To augment the data sat, two strategies were used:
-
Flipped images and reversed angles so left and right turns are equally trained. For example, this image:
generates this image, associated with the same steering input, but in the opposite direction
-
Images from lateral cameras, with adjusted steering angles. For example, these three images were captured simultaneously:
Images from lateral cameras were also flipped, so after recording 14,756 original images, 88,536 were available for training (x3 including lateral cameras, x 2 flipping images)
Images were fed to the model by a generator, that randomly shuffled the data set before each epoch.
I used this training data for training the model. The validation set helped determine if the model was over or under fitting. The ideal number of epochs was 5. Tests were run with 7 and 10 epochs, but error was not going down for the validation set most of the times after epoch 5, and overfitting (increasing validation error) appeared in epoch 6 or 7, except for the deeper models, that were not further tested after it was evidenced that they performed worse that the chosen architecture.
The model was used to try to drive in the second track.
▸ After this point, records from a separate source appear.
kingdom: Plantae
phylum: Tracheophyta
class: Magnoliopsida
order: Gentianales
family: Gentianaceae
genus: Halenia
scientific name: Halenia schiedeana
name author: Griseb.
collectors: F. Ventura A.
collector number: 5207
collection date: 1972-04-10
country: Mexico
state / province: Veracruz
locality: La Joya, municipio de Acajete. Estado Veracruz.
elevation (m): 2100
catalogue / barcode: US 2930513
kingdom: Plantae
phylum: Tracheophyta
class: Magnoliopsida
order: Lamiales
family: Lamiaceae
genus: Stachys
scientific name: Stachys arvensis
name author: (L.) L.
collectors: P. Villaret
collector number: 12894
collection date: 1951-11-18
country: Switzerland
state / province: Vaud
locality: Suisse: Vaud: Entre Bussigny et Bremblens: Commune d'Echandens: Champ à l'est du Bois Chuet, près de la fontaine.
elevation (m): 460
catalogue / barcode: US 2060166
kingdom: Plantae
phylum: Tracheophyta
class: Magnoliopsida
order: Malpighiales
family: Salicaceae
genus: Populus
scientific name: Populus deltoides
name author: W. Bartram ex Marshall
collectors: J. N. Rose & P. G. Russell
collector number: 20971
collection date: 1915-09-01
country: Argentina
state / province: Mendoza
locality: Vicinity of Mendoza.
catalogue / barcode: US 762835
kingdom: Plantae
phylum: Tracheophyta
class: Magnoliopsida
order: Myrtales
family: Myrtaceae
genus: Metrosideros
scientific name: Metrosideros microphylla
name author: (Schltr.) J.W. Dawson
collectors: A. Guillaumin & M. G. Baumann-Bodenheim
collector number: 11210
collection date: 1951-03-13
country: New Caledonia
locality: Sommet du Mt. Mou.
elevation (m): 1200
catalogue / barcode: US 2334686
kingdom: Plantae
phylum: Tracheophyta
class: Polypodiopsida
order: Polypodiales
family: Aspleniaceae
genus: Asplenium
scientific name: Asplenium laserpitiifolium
It invaded the left lane at times, and ended getting stuck, but it performed reasonably well, specially considering how difficult it was for me to drive in that track! A recording of the autonomous drive can be seen here:
An attempt to modify the drive.py file with target speed depending on the steering angle was implemented. The results were acceptable for the first track, altough the slowest speeds were reached at the exit of turns instead of during the turn, as the simulator had some lag implementing the required throttle values (when an order was executed, 5 other were already issued). A video of the drive can be seen here:
A model was trained attempting to predict both steering and throttle values. Predicted throttle resulted initially in very high speeds, and even after setting a max speed, produced erratic drives. The second track could not be driven at all with this model, as not enough throttle was applied to climb slopes. My suspicion is hat the problem stems from training data, as it had to be generated so carefully, throttle values are probably not representative of a regular drive (frequent slow downs, and associated speed ups in random places). The most inconsistent values, of course, were those from the recovery data, as all recoveries started with the car stopped, and full throttle applied, but even after ignoring those values, the results were not satisfactory.